I haven't, but........you know when it sounds to good to be true. Wait for more responses or find another seller. They can't be the only seller. rr


----------



## fluke (Feb 27, 2001)

Sorry for the late response RoadRunner but* WOW!! *The folks at Luckymodel.com are great! My photo etch diamond plate pattern arrived in just 7 days, FREE shipping for small items...check it out. They answered my questions very fast and have been excellent!

http://www.luckymodel.com/

*ONE PROBLEM:* I don't know what Tamiya was thinking when they did the diamond plate pattern for their 1/35 scale WWII German Halftrack...but the section I have from the Tamiya kit is larger than what I got today....its WAY TOO SMALL for what I'm doing. No doubt its probably 1/35 scale? but I wonder what the *1.8 * 0.9* means? The sets total size is nice large *3.5 X 7 inches*. It came nicely packaged.

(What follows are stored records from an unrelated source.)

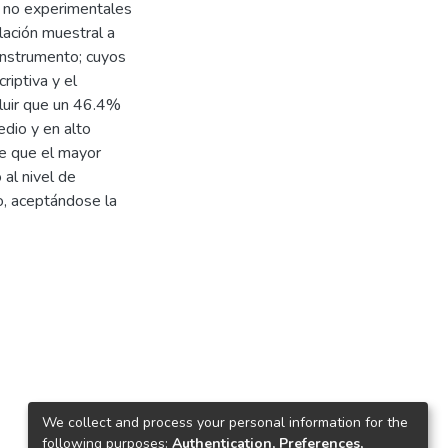
 no experimentales
lación muestral a
instrumento; cuyos
riptiva y el
luir que un 46.4%
edio y en alto
e que el mayor
 al nivel de
to, aceptándose la
We collect and process your personal information for the
following purposes:
Authentication, Preferences,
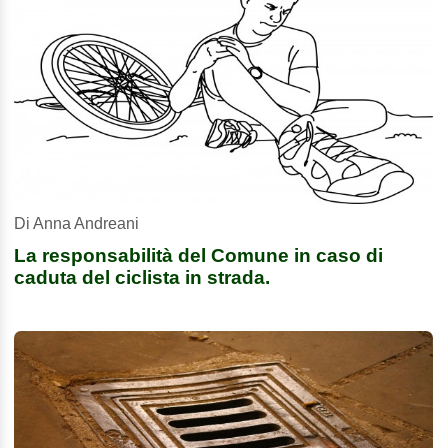
Di Anna Andreani
La responsabilità del Comune in caso di
caduta del ciclista in strada.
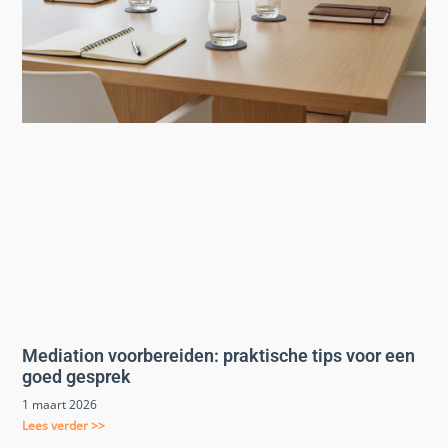
Mediation voorbereiden: praktische tips voor een
goed gesprek
1 maart 2026
Lees verder >>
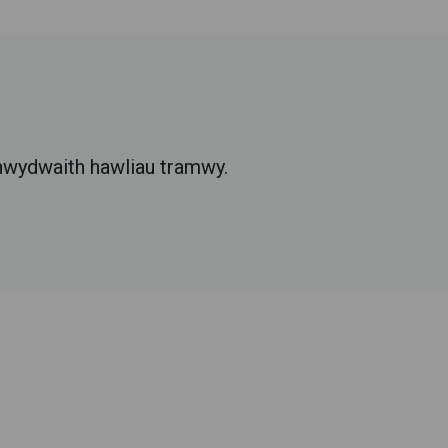
rhwydwaith hawliau tramwy.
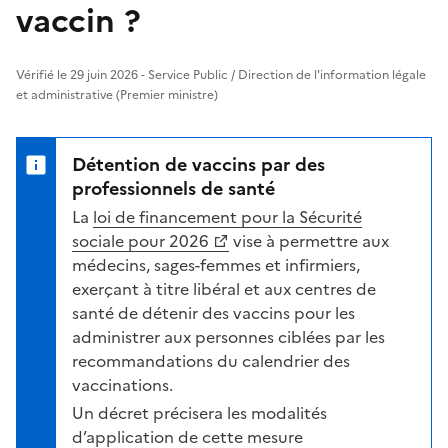
vaccin ?
Vérifié le 29 juin 2026 - Service Public / Direction de l'information légale
et administrative (Premier ministre)
Détention de vaccins par des
professionnels de santé
La
loi de financement pour la Sécurité
sociale pour 2026
vise à permettre aux
médecins, sages-femmes et infirmiers,
exerçant à titre libéral et aux centres de
santé de détenir des vaccins pour les
administrer aux personnes ciblées par les
recommandations du calendrier des
vaccinations.
Un décret précisera les modalités
d’application de cette mesure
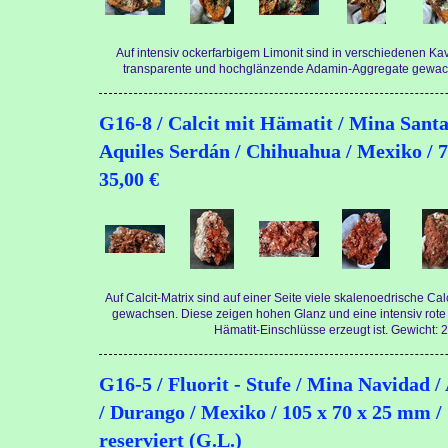
Auf intensiv ockerfarbigem Limonit sind in verschiedenen Ka
transparente und hochglänzende Adamin-Aggregate gewach
G16-8 / Calcit mit Hämatit / Mina Santa
Aquiles Serdán / Chihuahua / Mexiko / 7
35,00 €
Auf Calcit-Matrix sind auf einer Seite viele skalenoedrische Calc
gewachsen. Diese zeigen hohen Glanz und eine intensiv rote F
Hämatit-Einschlüsse erzeugt ist. Gewicht: 2
G16-5 / Fluorit - Stufe / Mina Navidad /
/ Durango / Mexiko / 105 x 70 x 25 mm / 
reserviert (G.L.)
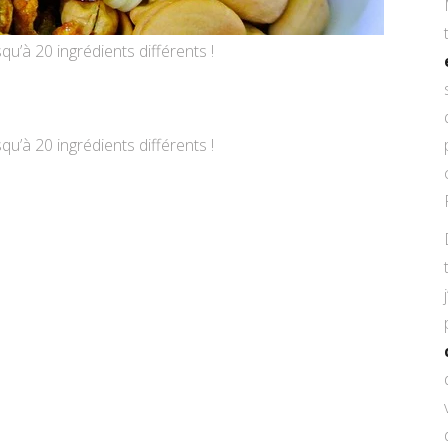
u’à 20 ingrédients différents !
u’à 20 ingrédients différents !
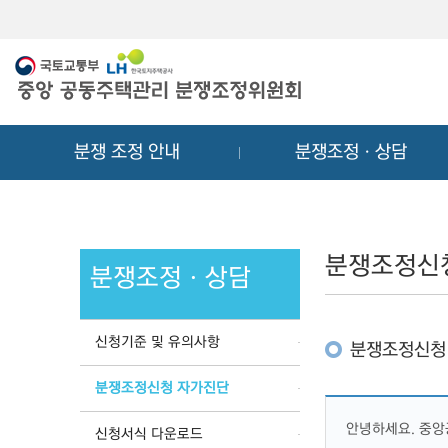
메
컨
뉴
텐
바
츠
로
바
가
로
기
가
분쟁 조정 안내
분쟁조정ㆍ상담
기
분쟁조정신
분쟁조정ㆍ상담
신청기준 및 유의사항
분쟁조정신청
분쟁조정신청 자가진단
안녕하세요. 중
신청서식 다운로드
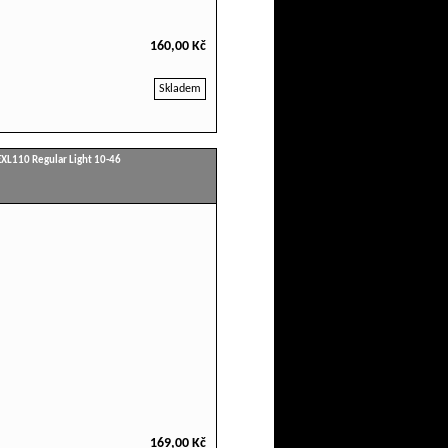
160,00 Kč
Skladem
EXL110 Regular Light 10-46
169,00 Kč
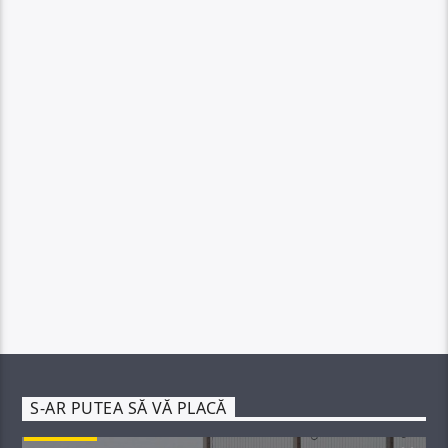
S-AR PUTEA SĂ VĂ PLACĂ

SO....I will trade this set for a diamond pattern thats 1/24 scale?...NOT PLASTRUCK. OR if you can provide a photo using a dime for comparison?


----------



## fantacmet (Sep 6, 2007)

Yeah the folks at Luckymodel are pretty good. Not the greatest on initiating their communication, when something is out of stock, but they are good at the actually communication itself, and good at everything else. I've been happy with them. I still procure most of my stuff locally for patriotic reasons. Although I do still give some business to luckymodel, and greatmodels, and roll models. Although lucky has gotten about 7 orders from me, roll has gotten one and great has gotten 2 orders. Lucky is my first choice for mail order.


----------